Show HN: Hyperparam: OSS Tools for Exploring Datasets Locally in the Browser
29 platypii 16 5/1/2025, 2:06:55 PM hyperparam.app ↗
For the last year I’ve been developing Hyperparam — a collection of small, fast, dependency-free open-source libraries designed for data scientists and ML engineers to actually look at their data.
- Hyparquet: Read any Parquet file in browser/node.js
- Icebird: Explore Iceberg tables without needing Spark/Presto
- HighTable: Virtual scrolling of millions of rows
- Hyparquet-Writer: Export Parquet easily from JS
- Hyllama: Read llama.cpp .gguf LLM metadata efficiently
CLI for viewing local files: npx hyperparam dataset.parquet
Example dataset on Hugging Face Space: https://huggingface.co/spaces/hyperparam/hyperparam?url=http...
No cloud uploads. No backend servers. A better way to build frontend data applications.
GitHub: https://github.com/hyparam Feedback and PRs welcome!
> This stems from an industry-wide realization that model performance is ultimately bounded by data quality, not just model architecture or hyperparameters.
Generally we think of model architecture + weights (parameters) as making up the model itself, and hyperparam(s|eters) are the more relevant to how one arrives at those weights -- and for this reason are more relevant to the efficacy of training than the performance of the resultant model.
Hyparquet is 10kb of pure js, and so its trivial to deploy on a modern webapp, and wins hands down on time-to-first-data metric.
I don't know how to reconcile this with the emphasis in the page on interacting with datasets relevant to AI which are commonly several orders of magnitude larger than this. What's an AI problem where the data data involved has been less than 10s of mb? I think that only toy problems and datasets could plausibly be smaller (e.g. the training images for the classic MNIST dataset are 47MB, and the whole dataset is 55 https://www.kaggle.com/datasets/hojjatk/mnist-dataset?select... ).
For example this parquet is the entire english wikipedia (400mb) but loads less than 4mb including html and all js to display the first rows:
https://hyperparam.app/files?key=https%3A%2F%2Fs3.hyperparam...
This way you can have huge AI datasets in cloud storage, and still have a nice interface for looking at your data.

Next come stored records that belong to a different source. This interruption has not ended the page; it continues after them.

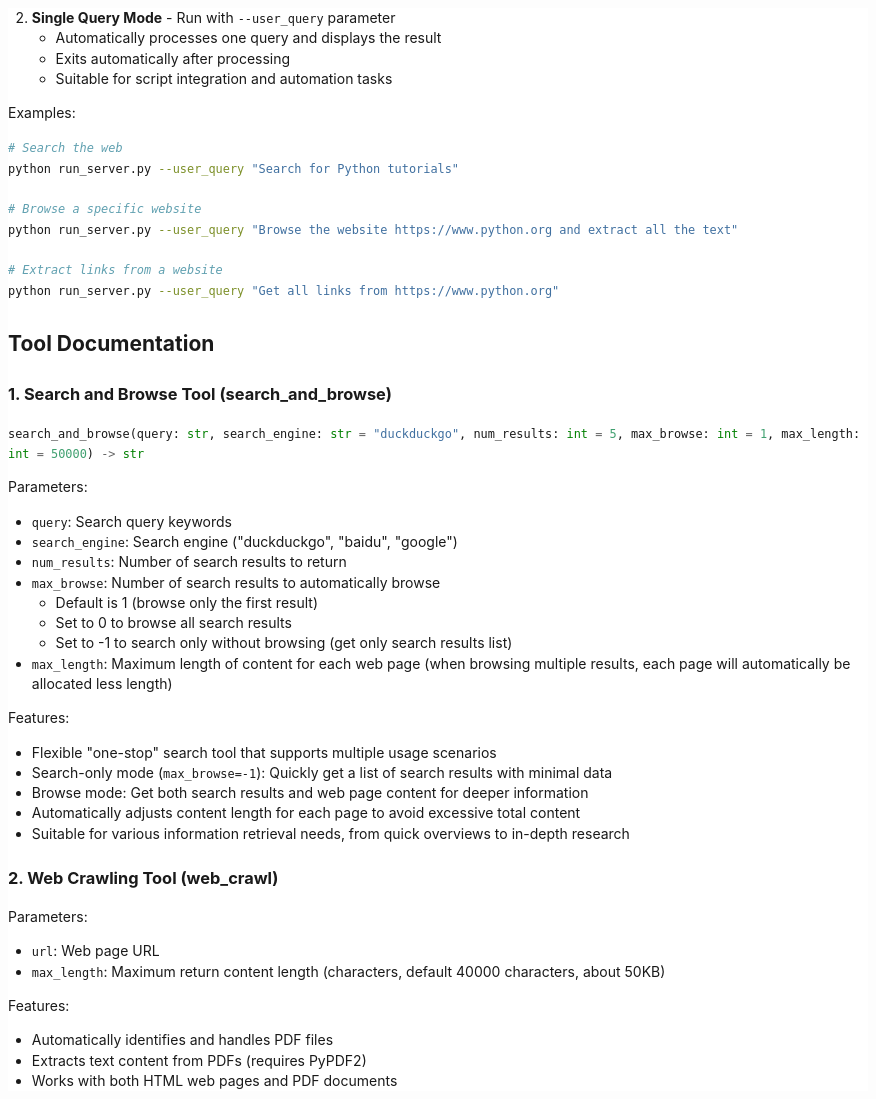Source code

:2. **Single Query Mode** - Run with `--user_query` parameter
   - Automatically processes one query and displays the result
   - Exits automatically after processing
   - Suitable for script integration and automation tasks

Examples:
```bash
# Search the web
python run_server.py --user_query "Search for Python tutorials"

# Browse a specific website
python run_server.py --user_query "Browse the website https://www.python.org and extract all the text"

# Extract links from a website
python run_server.py --user_query "Get all links from https://www.python.org"
```




## Tool Documentation
### 1. Search and Browse Tool (search_and_browse)

```python
search_and_browse(query: str, search_engine: str = "duckduckgo", num_results: int = 5, max_browse: int = 1, max_length: int = 50000) -> str
```
Parameters:
- `query`: Search query keywords
- `search_engine`: Search engine ("duckduckgo", "baidu", "google")
- `num_results`: Number of search results to return
- `max_browse`: Number of search results to automatically browse
  - Default is 1 (browse only the first result)
  - Set to 0 to browse all search results
  - Set to -1 to search only without browsing (get only search results list)
- `max_length`: Maximum length of content for each web page (when browsing multiple results, each page will automatically be allocated less length)

Features:
- Flexible "one-stop" search tool that supports multiple usage scenarios
- Search-only mode (`max_browse=-1`): Quickly get a list of search results with minimal data
- Browse mode: Get both search results and web page content for deeper information
- Automatically adjusts content length for each page to avoid excessive total content
- Suitable for various information retrieval needs, from quick overviews to in-depth research


### 2. Web Crawling Tool (web_crawl)

Parameters:
- `url`: Web page URL
- `max_length`: Maximum return content length (characters, default 40000 characters, about 50KB)

Features:
- Automatically identifies and handles PDF files
- Extracts text content from PDFs (requires PyPDF2)
- Works with both HTML web pages and PDF documents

In particular, a lot of modern AI datasets are huge walls of text (web scrapes, chains of thought, or agentic conversation histories), and most datasets on huggingface are in parquet. So you can much more quickly look at your data this way versus say jupyter notebooks.
Here's the glaive reasoning dataset on the Hyperparam hugging face space:
https://huggingface.co/spaces/hyperparam/hyperparam?url=http...
What I would really benefit of is a hypothetical LLM chat app that is focused on data migration or processing pipelines.
I was trying to look at, filter, and transform large AI datasets, and I was frustrated with how bad the existing tool was for working with datasets with huge amounts of text (web scrapes, github dumps, reasoning tokens, agent chat logs). Jupyter notebook is woefully bad at helping you to look at your data.
So I wanted to build better browser tools for working with AI datasets. But to do that I had to build these tools (there was no working parquet implementation in JS when I started).
Anyway I'm still working on building an app for data processing using LLM chat assistant to help a single user curate entire datasets singlehandedly. But for now I'm releasing these components to the community as open source. And having them "do a single task each" was very much intentional. Thanks for the comment!
That being said, I wish there was a better auth story. Open to suggestions if anyone has ideas!
But whats important is that with Hyperparam you can do it in the browser, where the bottleneck will always be network-bound not cpu-bound.